Goal of the exercise >> Go through the listing below and output exactly the line with "Figure 2-3 </p>", the line with "Figure 2-4 </p>", and each line between; omit the rest.

■ ■ ■ ■ ■

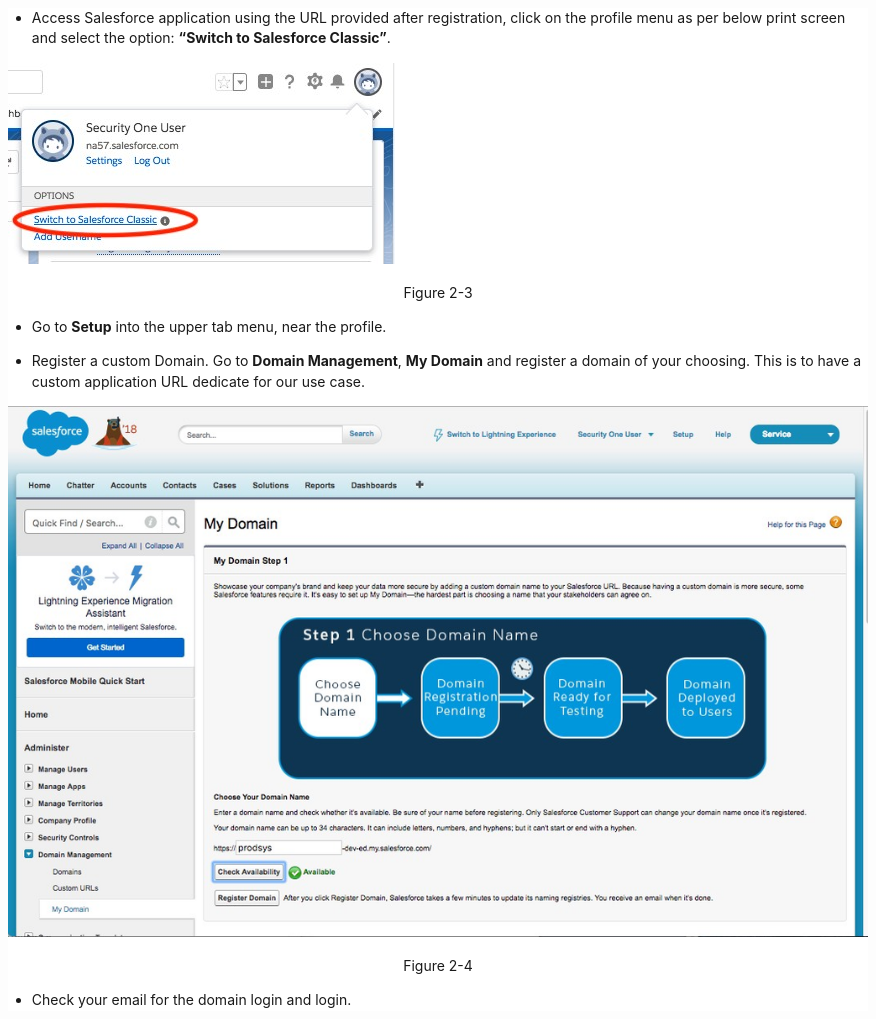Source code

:  
* Access Salesforce application using the URL provided after registration, click on the profile menu as per below print screen and select the option: **“Switch to Salesforce Classic”**.

![](./media/idcs49.jpeg)
<p align="center"> Figure 2-3 </p>

*  Go to **Setup** into the upper tab menu, near the profile.

*  Register a custom Domain. Go to **Domain Management**, **My Domain** and register a domain of your choosing. This is to have a custom application URL dedicate for our use case.

 
 ![](./media/idcs50.jpeg)
 <p align="center"> Figure 2-4 </p>

*  Check your email for the domain login and login.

■ ■ ■ ■ ■

Reply to the task >>
<p align="center"> Figure 2-3 </p>

*  Go to **Setup** into the upper tab menu, near the profile.

*  Register a custom Domain. Go to **Domain Management**, **My Domain** and register a domain of your choosing. This is to have a custom application URL dedicate for our use case.

 
 ![](./media/idcs50.jpeg)
 <p align="center"> Figure 2-4 </p>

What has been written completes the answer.